Have you entered the storehouses of the snow?
Or have you seen the arsenals of the hail, 
They usually return delighted with its beauty and by its use of questions to take the reader on a tour though the phenomena of light, weather, astronomy, geology, zoology, botany and more. For scientists know that formulating the really creative questions is much more important and imaginative than finding the right answers. The context of God’s long-awaited speech to Job is important too. Job’s complaint is that he has been treated unjustly – and that God is as out of control of moral law as he is of the chaotic cosmos of storms and floods. The Lord’s answer points Job, and us, to the world’s wildness. 
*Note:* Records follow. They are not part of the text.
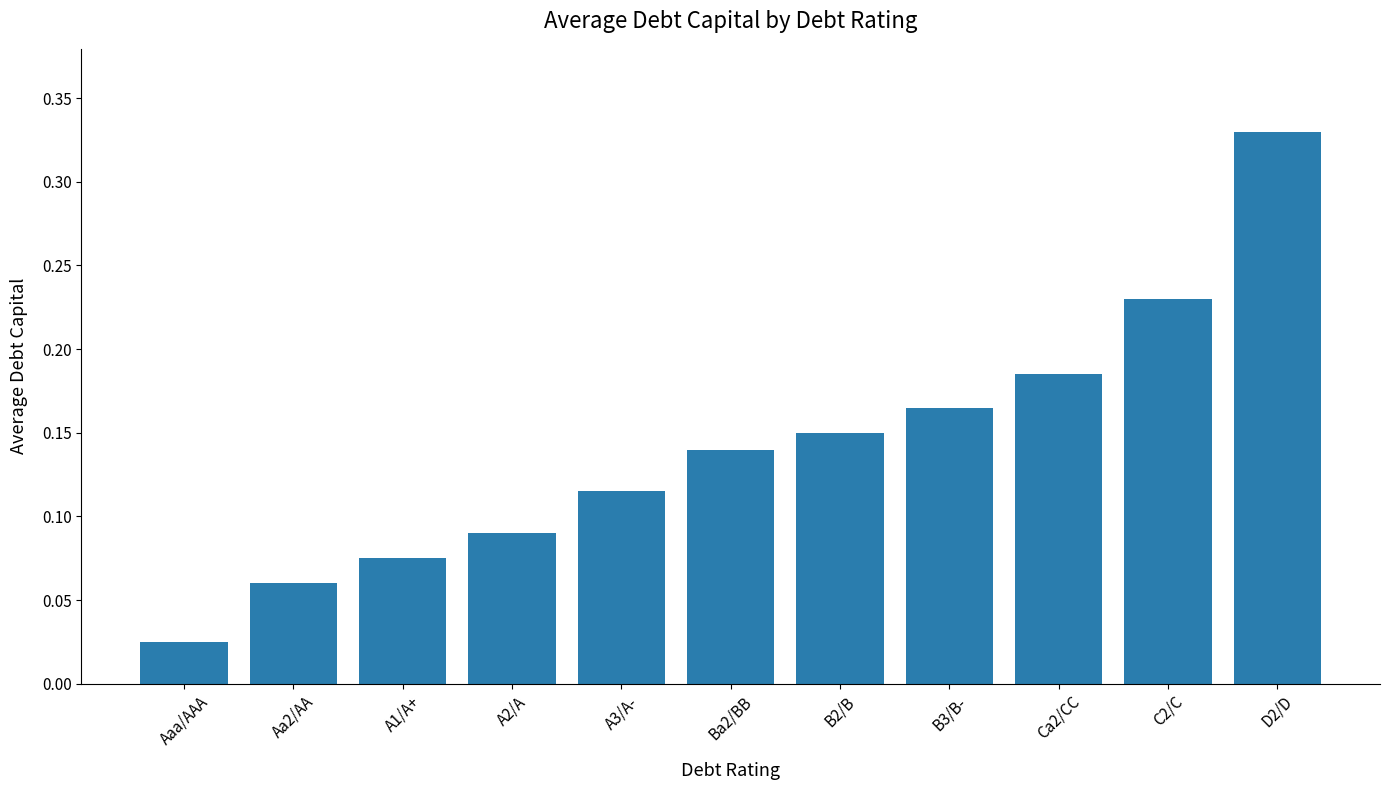

Count the number of categories in the chart.

11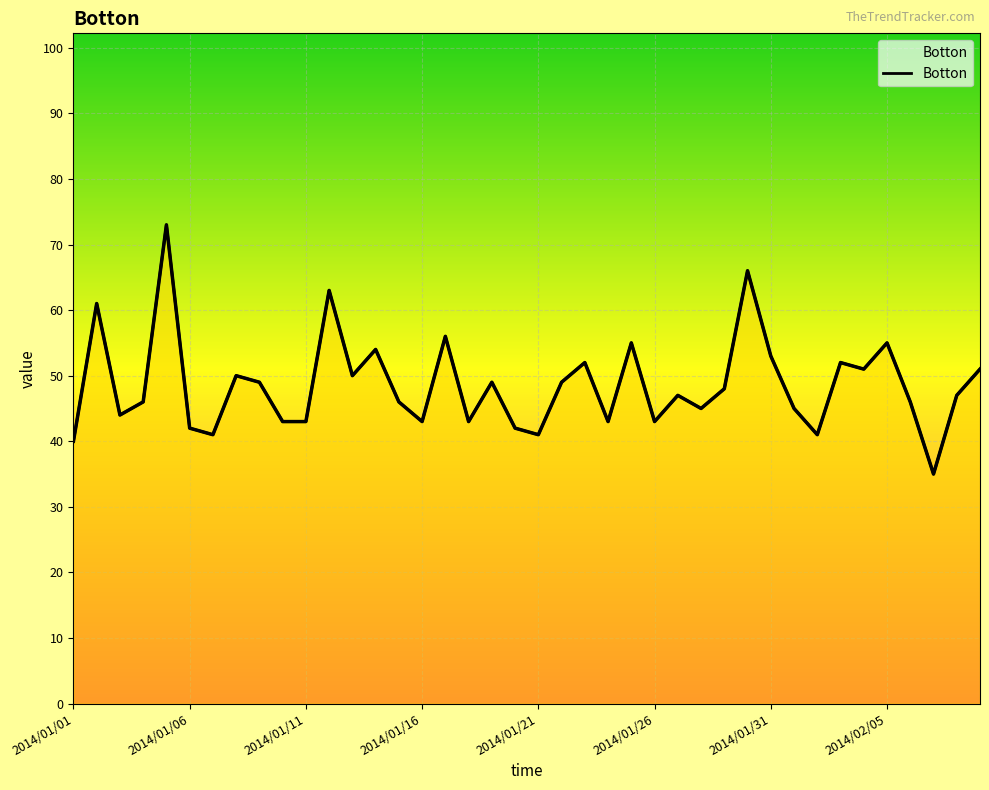

List the labels in order of value, largest first.

2014/01/05, 2014/01/30, 2014/01/12, 2014/01/02, 2014/01/17, 2014/01/25, 2014/02/05, 2014/01/14, 2014/01/31, 2014/01/23, 2014/02/03, 2014/02/04, 2014/02/09, 2014/01/08, 2014/01/13, 2014/01/09, 2014/01/19, 2014/01/22, 2014/01/29, 2014/01/27, 2014/02/08, 2014/01/04, 2014/01/15, 2014/02/06, 2014/01/28, 2014/02/01, 2014/01/03, 2014/01/10, 2014/01/11, 2014/01/16, 2014/01/18, 2014/01/24, 2014/01/26, 2014/01/06, 2014/01/20, 2014/01/07, 2014/01/21, 2014/02/02, 2014/01/01, 2014/02/07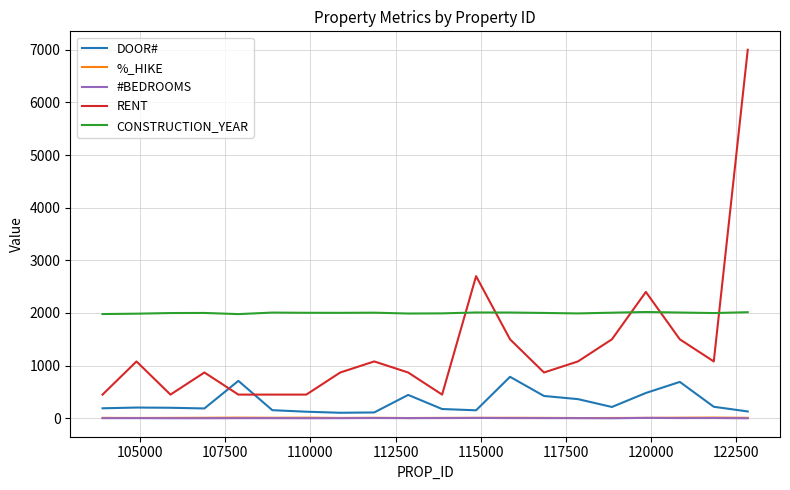

What is the greatest value displayed?

7000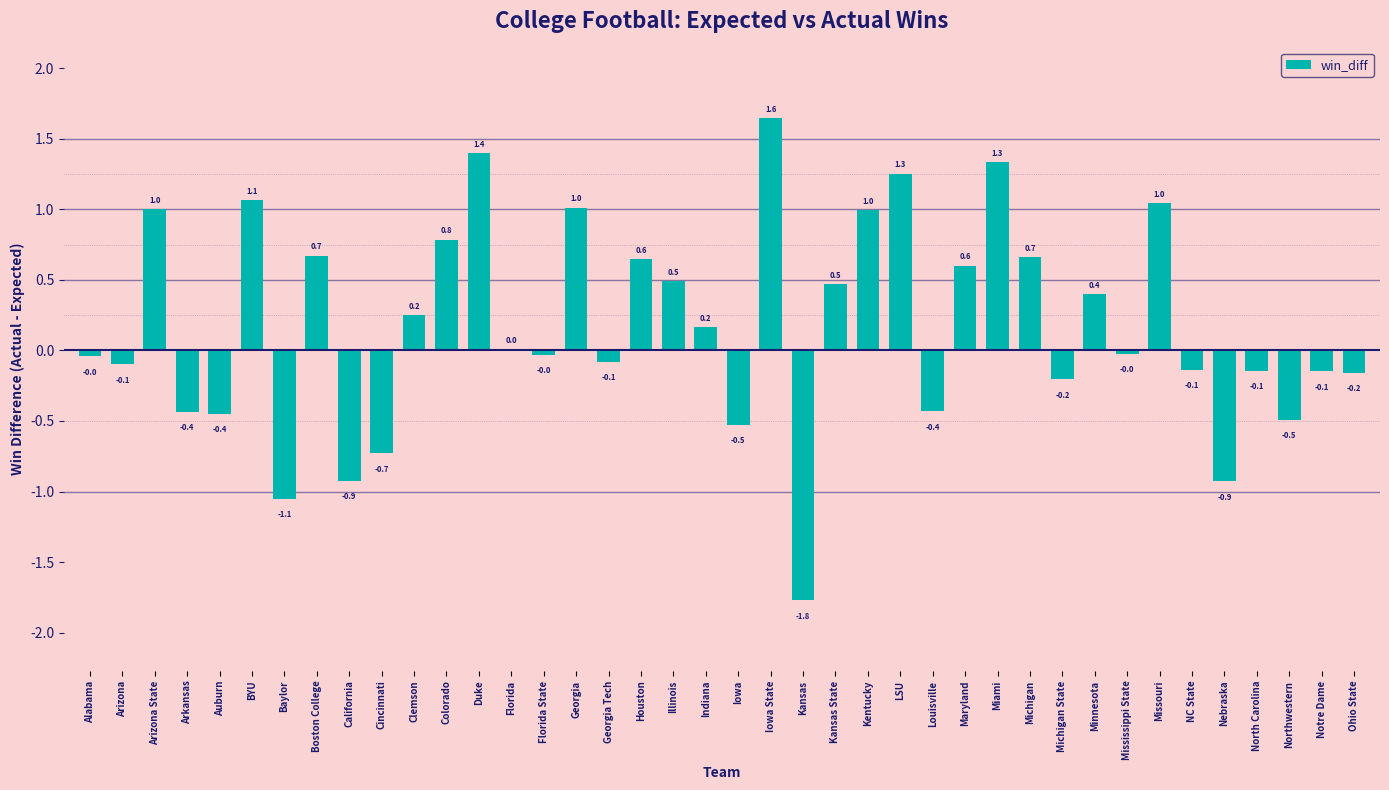

Count the number of categories in the chart.

40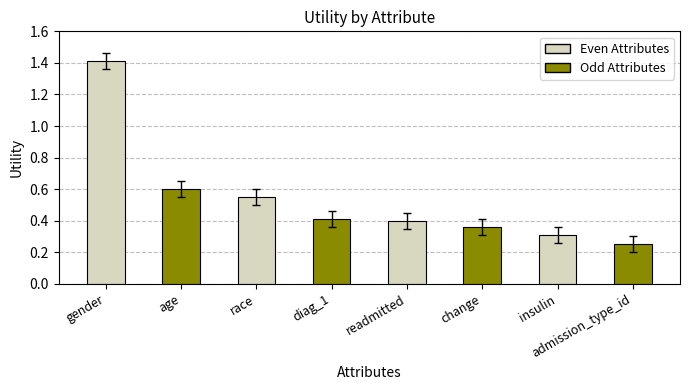

What is the label of the 8th bar from the left?

admission_type_id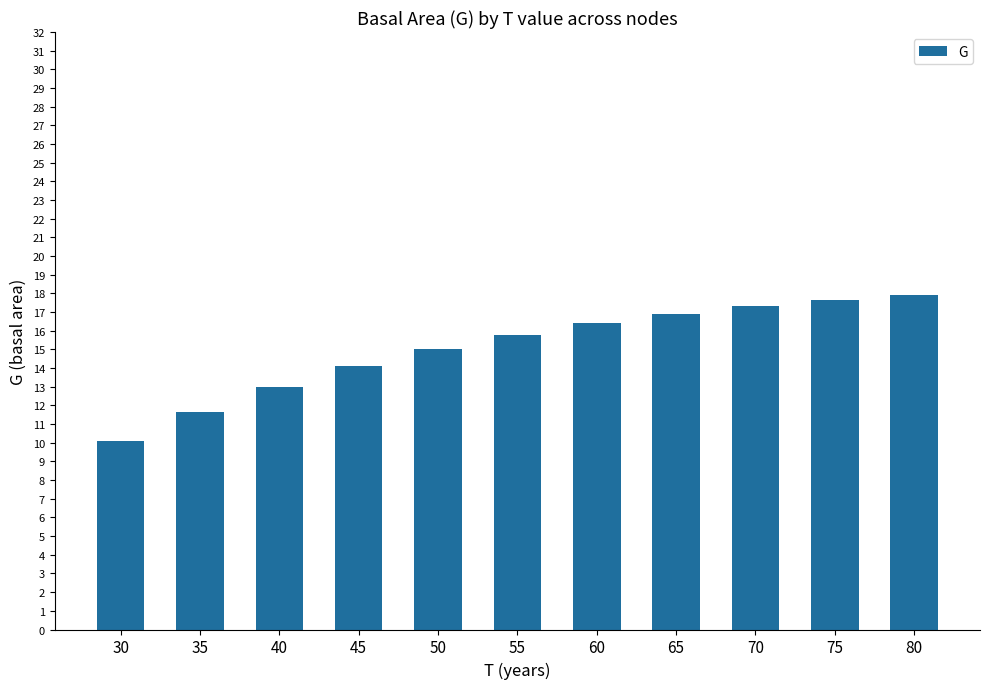

List the labels in order of value, smallest first.

30, 35, 40, 45, 50, 55, 60, 65, 70, 75, 80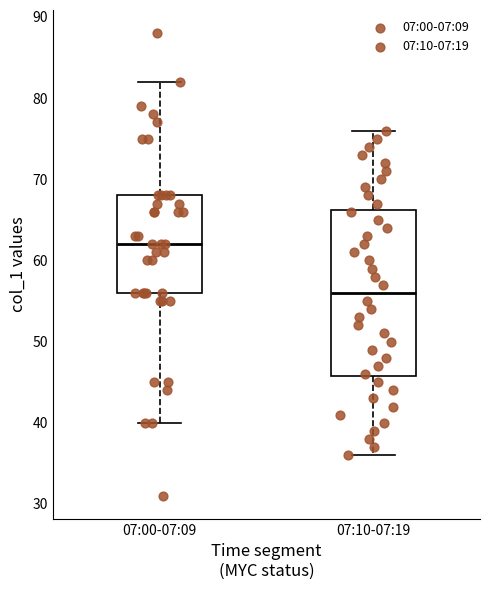

Where does the lower whisker of the box for 07:10-07:19 end on the y-axis? The values are not printed on the chart, so give them approximately, as read against the axis.

36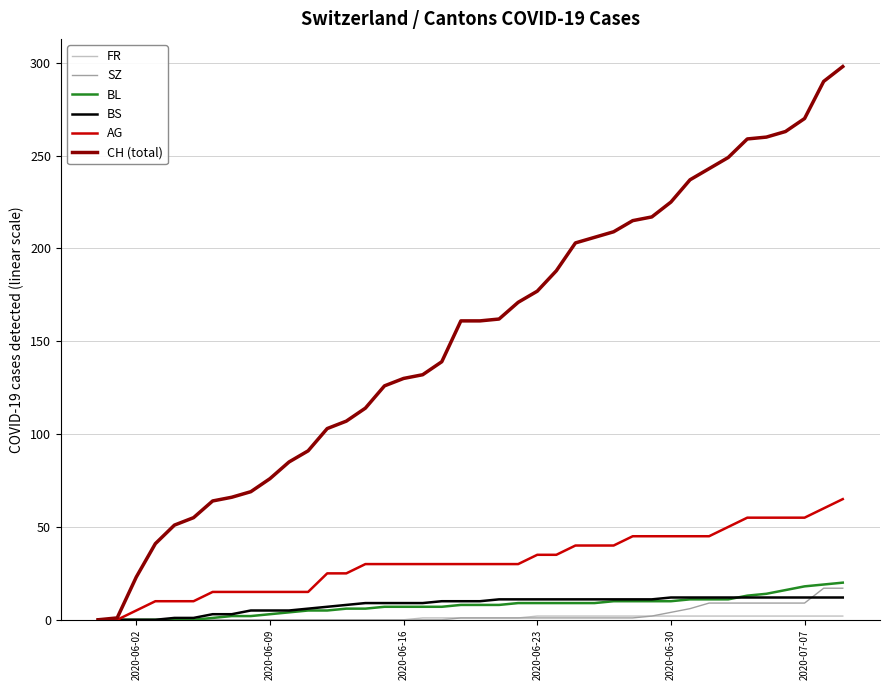

What is the highest value of the CH (total) series?

298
Like the best teachers, God leads his pupil to think things out for himself. He puts Job (quite astonishingly) in the place of creating a universe and asks him how he would command a living universe rather than a calm, but dead, one. The swirling waters and jagged lightning put me in mind of some of the science I do, where the most delicate structures of order (such as cell membranes) emerge in a self-assembled way from a completely chaotic seething jumble of molecules in motion.
A Lesson from Bede 

In a typical week I pass through Durham Cathedral on my way from one university department to another. I invariably think there of the Venerable Bede, whose tomb lies in the west-end chapel. Famous for writing the first post-Roman history of England, this extraordinary and devout Christian scholar of the seventh century also wrote a wonderful science book, On the Nature of Things. He explained why he wanted to give his students such an account of the heavens, the earth and its contents. Bede’s purpose was that they might not be frightened or ignorant of nature, or impute supernatural motivations to natural hazards, but instead that they understood that God had in wisdom created the world with its own internal operations. 

This little book, written so long ago, helps to interpret the even more ancient nature wisdom of Proverbs or Job, for it reminds us to see the biblical story of creation and salvation in terms of relationship. If Paul can summarise our calling as ‘the ministry of reconciliation’,
2 Cor 5:18 then perhaps our task when we do science is to contribute to the reconciliation of humankind and the natural world. Like all damaged relationships, it starts from a position of ignorance and fear – with a potential to harm and be harmed – but it should not stay that way, any more than relationships between nations should. Turning from the darkness of ignorance to the light of knowledge, from fear to understanding and from exploitation to fruitfulness sounds like the task of the kingdom to me.
It suggests how science can serve in our own ministry of reconciliation.